_Work instruction_
Please quote exactly the lines below from the line containing "FAT32 if: |" to the line containing "Formatting Instructions", both lines included, and nothing else.

_Records for processing_
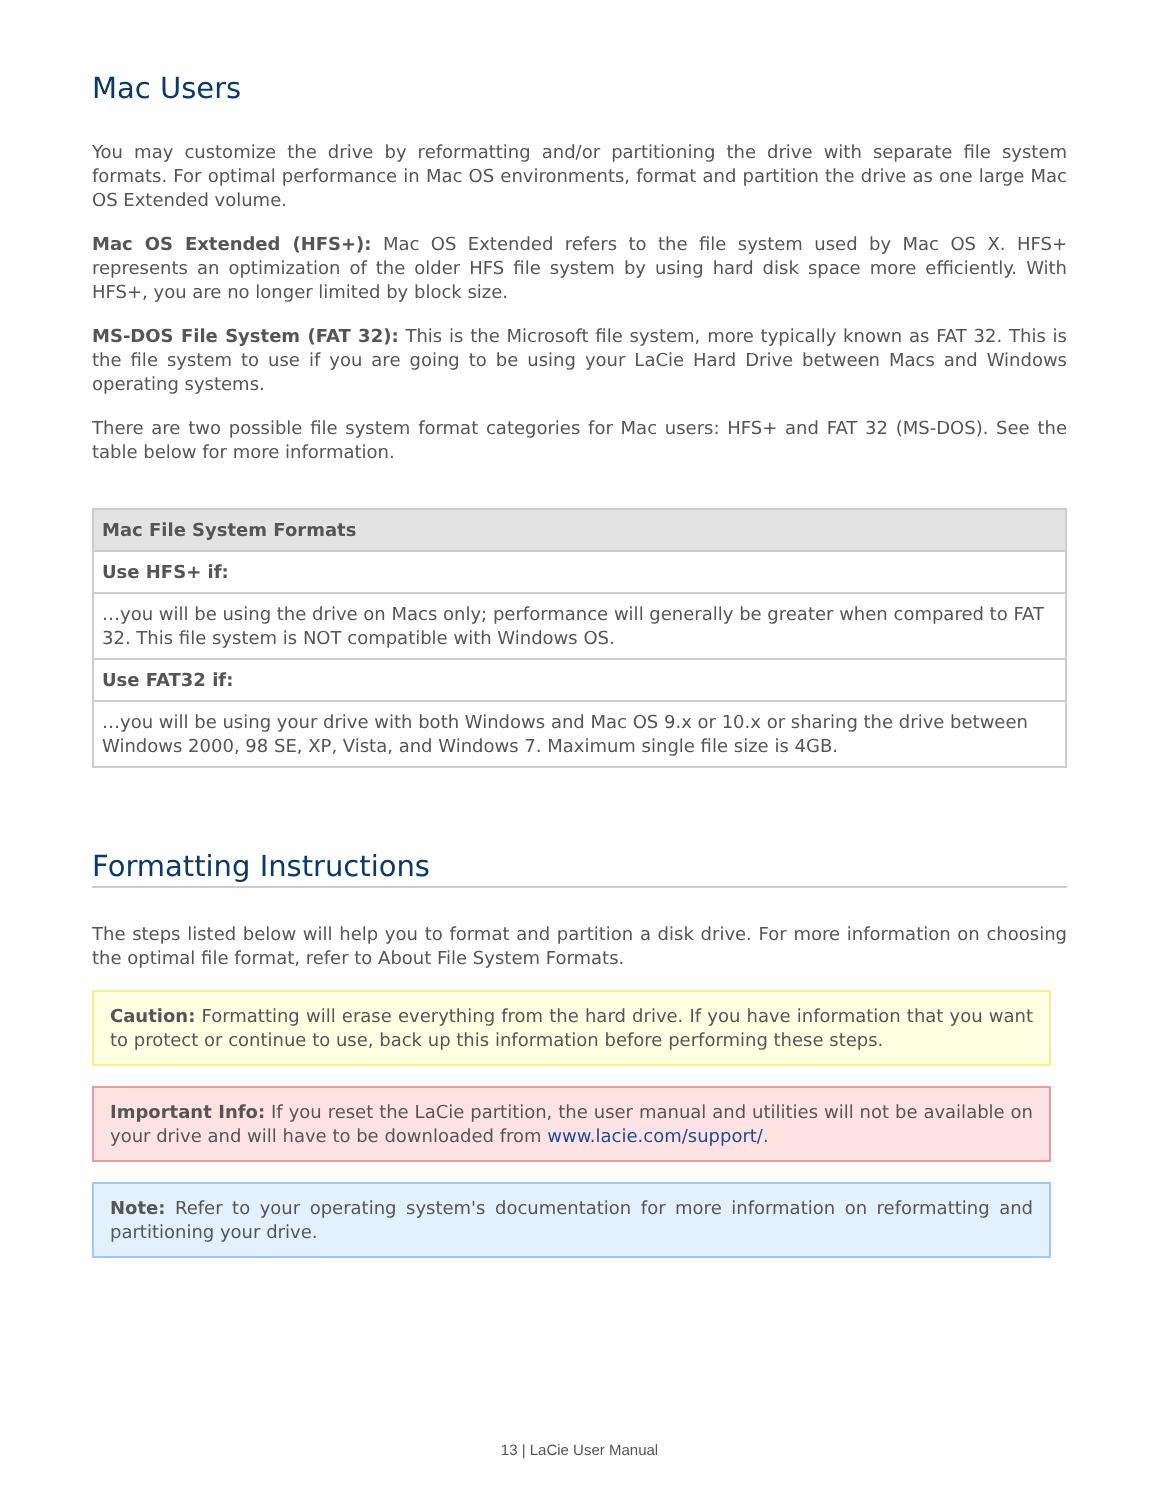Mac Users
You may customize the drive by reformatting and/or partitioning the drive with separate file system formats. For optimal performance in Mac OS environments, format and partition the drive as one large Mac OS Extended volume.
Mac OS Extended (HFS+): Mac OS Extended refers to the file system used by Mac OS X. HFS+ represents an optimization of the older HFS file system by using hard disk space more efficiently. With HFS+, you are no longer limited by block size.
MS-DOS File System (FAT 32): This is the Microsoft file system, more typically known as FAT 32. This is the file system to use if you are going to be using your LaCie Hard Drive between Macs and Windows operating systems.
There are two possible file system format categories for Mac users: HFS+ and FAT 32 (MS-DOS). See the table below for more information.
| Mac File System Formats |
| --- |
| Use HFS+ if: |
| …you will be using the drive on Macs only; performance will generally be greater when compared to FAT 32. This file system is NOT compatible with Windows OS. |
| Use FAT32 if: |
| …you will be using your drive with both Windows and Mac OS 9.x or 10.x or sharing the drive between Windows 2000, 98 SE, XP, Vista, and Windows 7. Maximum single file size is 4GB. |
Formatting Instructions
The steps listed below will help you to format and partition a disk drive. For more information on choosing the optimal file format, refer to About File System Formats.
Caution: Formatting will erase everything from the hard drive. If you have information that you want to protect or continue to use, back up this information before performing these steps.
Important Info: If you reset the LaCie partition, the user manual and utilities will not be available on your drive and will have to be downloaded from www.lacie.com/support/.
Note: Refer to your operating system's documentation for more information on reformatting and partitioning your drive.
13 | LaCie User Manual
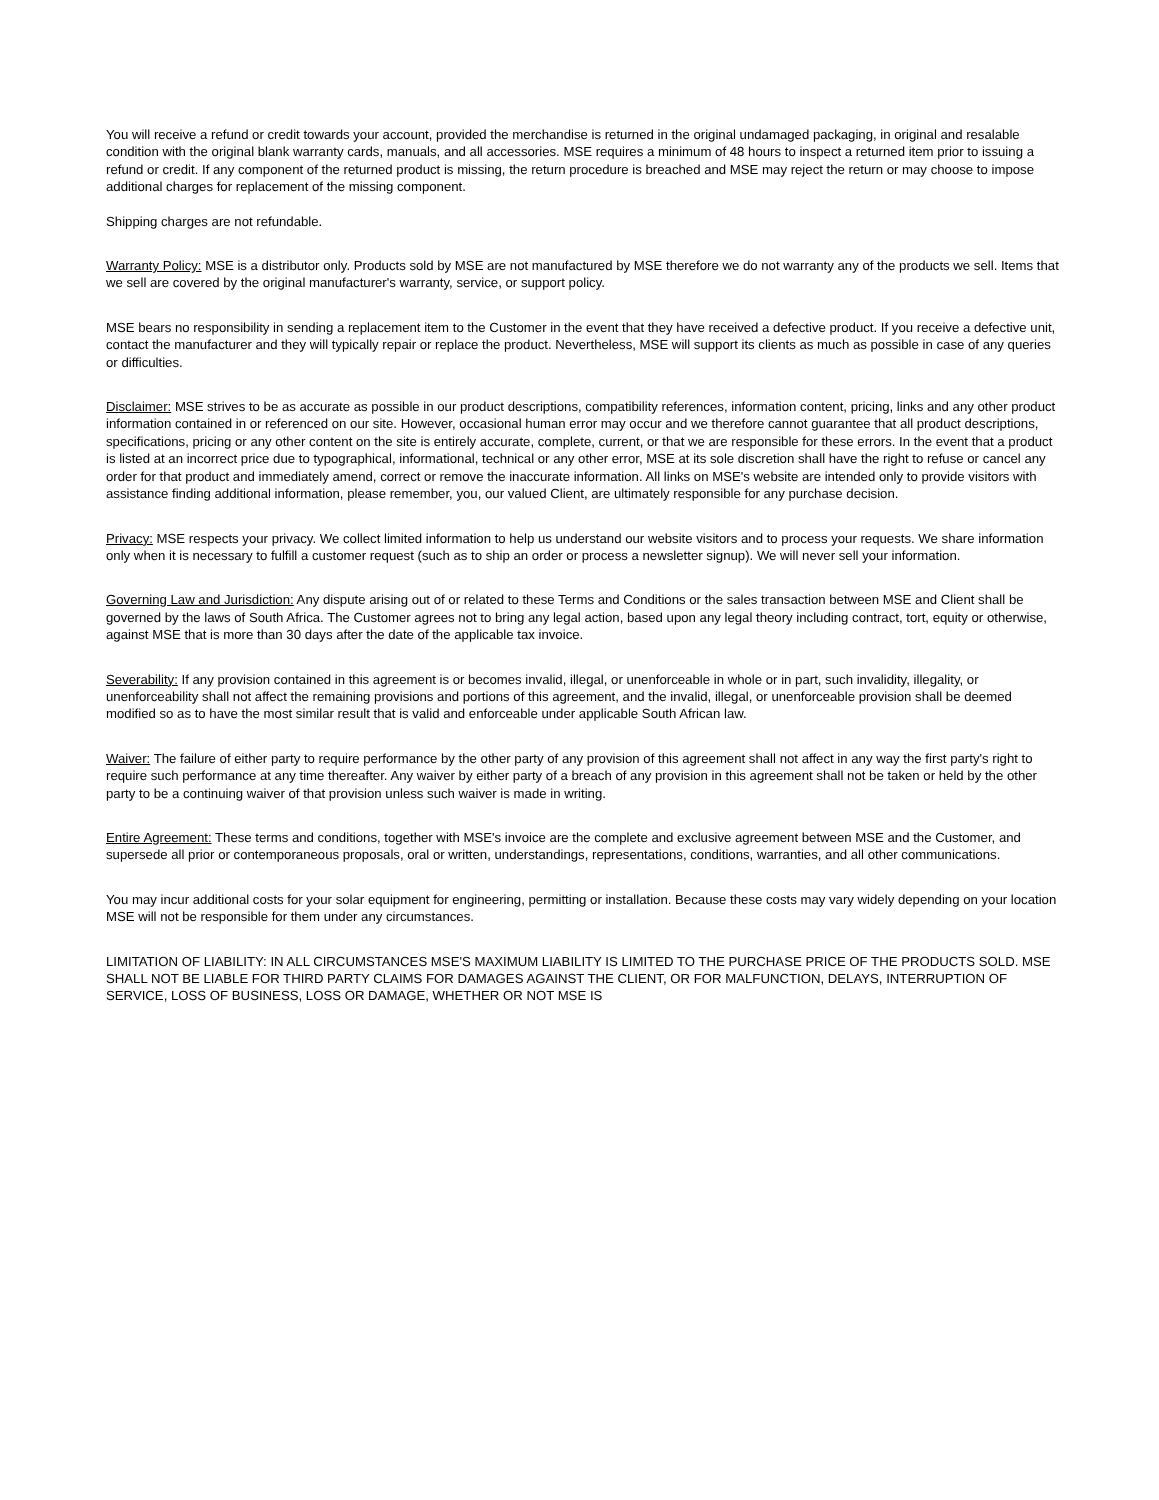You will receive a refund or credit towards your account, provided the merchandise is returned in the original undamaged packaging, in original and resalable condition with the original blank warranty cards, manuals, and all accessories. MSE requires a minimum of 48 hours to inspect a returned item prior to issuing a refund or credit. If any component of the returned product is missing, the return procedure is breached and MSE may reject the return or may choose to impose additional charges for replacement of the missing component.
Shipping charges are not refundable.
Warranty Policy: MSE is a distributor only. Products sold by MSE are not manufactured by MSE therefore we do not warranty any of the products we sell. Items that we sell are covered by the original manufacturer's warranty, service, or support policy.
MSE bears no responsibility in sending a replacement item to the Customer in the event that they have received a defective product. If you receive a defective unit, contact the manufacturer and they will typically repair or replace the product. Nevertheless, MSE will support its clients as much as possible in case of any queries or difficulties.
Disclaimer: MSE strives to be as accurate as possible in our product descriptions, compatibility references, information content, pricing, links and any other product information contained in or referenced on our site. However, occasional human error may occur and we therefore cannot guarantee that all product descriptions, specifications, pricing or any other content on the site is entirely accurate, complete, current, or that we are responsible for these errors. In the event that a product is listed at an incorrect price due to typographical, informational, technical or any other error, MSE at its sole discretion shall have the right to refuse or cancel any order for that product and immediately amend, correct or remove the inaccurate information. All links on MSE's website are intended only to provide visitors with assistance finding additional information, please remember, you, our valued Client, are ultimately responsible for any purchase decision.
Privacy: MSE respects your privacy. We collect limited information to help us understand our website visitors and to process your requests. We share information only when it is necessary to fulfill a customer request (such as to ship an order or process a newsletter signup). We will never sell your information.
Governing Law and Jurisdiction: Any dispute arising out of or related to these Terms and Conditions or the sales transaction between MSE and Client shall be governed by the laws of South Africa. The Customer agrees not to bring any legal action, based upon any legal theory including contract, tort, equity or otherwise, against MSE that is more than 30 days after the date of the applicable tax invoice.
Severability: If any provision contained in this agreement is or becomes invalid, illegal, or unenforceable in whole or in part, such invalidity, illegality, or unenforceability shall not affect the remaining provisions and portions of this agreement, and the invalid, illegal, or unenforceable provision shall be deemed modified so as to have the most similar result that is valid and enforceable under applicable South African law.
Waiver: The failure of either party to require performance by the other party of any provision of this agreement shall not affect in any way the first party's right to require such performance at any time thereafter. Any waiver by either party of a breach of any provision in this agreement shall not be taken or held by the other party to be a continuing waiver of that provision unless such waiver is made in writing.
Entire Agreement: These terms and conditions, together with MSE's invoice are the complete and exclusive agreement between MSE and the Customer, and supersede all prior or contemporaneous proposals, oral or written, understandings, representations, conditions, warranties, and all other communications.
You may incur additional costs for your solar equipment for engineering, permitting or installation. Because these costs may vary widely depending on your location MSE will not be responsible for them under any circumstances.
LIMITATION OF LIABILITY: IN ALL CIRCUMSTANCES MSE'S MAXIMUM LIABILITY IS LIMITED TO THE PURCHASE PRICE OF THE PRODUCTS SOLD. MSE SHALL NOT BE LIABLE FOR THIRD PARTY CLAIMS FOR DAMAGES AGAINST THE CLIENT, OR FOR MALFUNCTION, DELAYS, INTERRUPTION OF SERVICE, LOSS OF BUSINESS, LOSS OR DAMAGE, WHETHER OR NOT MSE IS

_Answer section_
| Use FAT32 if: |
| …you will be using your drive with both Windows and Mac OS 9.x or 10.x or sharing the drive between Windows 2000, 98 SE, XP, Vista, and Windows 7. Maximum single file size is 4GB. |
Formatting Instructions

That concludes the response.